Nosrat, who lives in Berkeley, Calif., and travels to New York as often as once a month, says she cracked her culinary code in the early 2000s during an apprentice­ship at the famed restaurant Chez Panisse. There, she says she had a “lightbulb moment,” in which she realized everything on the menu boasted the same quartet of key qualities.

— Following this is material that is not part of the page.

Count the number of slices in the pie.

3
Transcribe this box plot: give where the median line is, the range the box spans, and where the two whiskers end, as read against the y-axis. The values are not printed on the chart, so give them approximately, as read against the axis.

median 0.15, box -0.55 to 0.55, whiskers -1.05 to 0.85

Her favorite Big Apple grub is no different, she says. When she’s not dining at Via Carota in the West Village or stocking up on Middle Eastern essentials at Sahadi’s (“I’ve finally become a person who always has a MetroCard in my wallet,” she says), you can probably find Nosrat scarfing down one of the following. Here, she explains how salt, fat, acid and a just-right blast of heat make these dishes so irresistib­le.

Junior’s cheesecake

This dessert’s creamchees­e base is subtly acidic, explains Nosrat, and the salt in the crumbly graham-cracker crust is a perfect complement. Baked slowly in a water bath, the cheesecake emerges with a silky, ultrarich texture that takes the ideal serving size from sliver to slab.

Lucali pizza

“The ultimate salt, fat, acid, heat,” Nosrat says of Brooklyn’s coveted wood-oven pie. Fatty cheese bubbles with salt and tang; acid in the tomato sauce makes it sing. A superheate­d stint in the oven creates a crust that’s “not too chewy and perfectly blistered.”

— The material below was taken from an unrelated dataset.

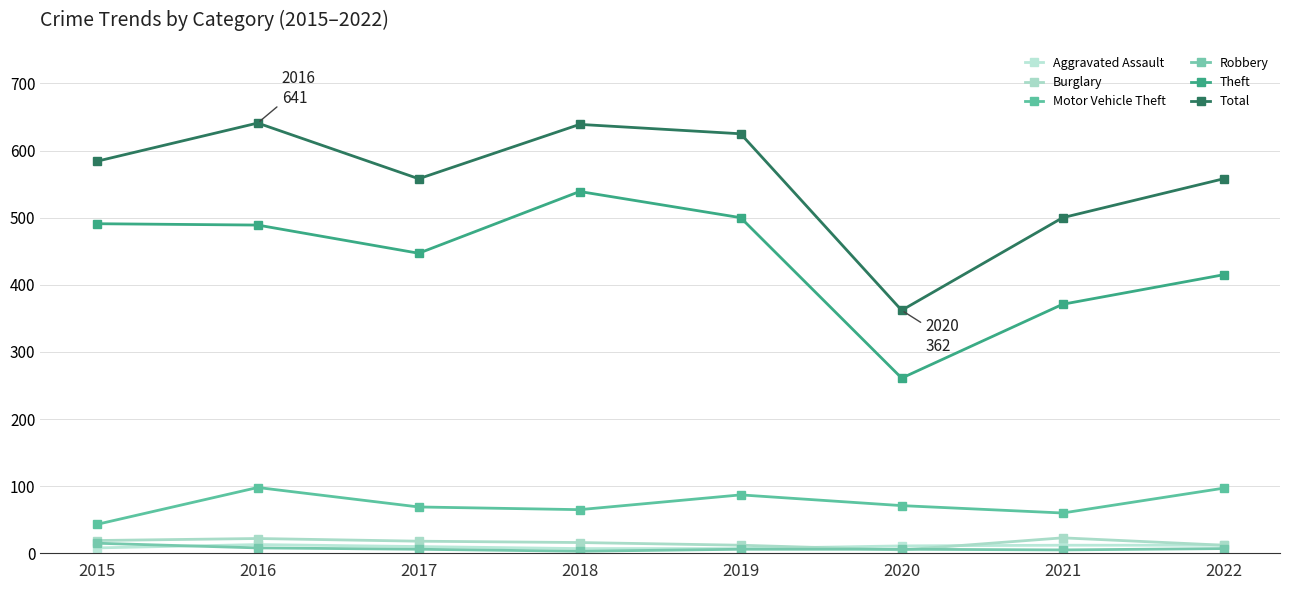

What is the average value of the Robbery series?

7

Russ and Daughters’ lox bagel

Nosrat says these classic New York bagels — made by boiling, then baking — get their lip-smacking cred from a “golden chewy crust that completely contrasts [with] the center.” Piling on rich, tangy cream cheese and briny lox? “Brilliant,” she says.

Mamoun’s Falafel

While these crispy, flavor-packed chickpea balls check a lot of boxes on their own, Nosrat says a great falafel sandwich is “all about the yummy, creamy, tangy toppings.” She likes hers layered with fatty tahini sauce, salty pickles and cabbage.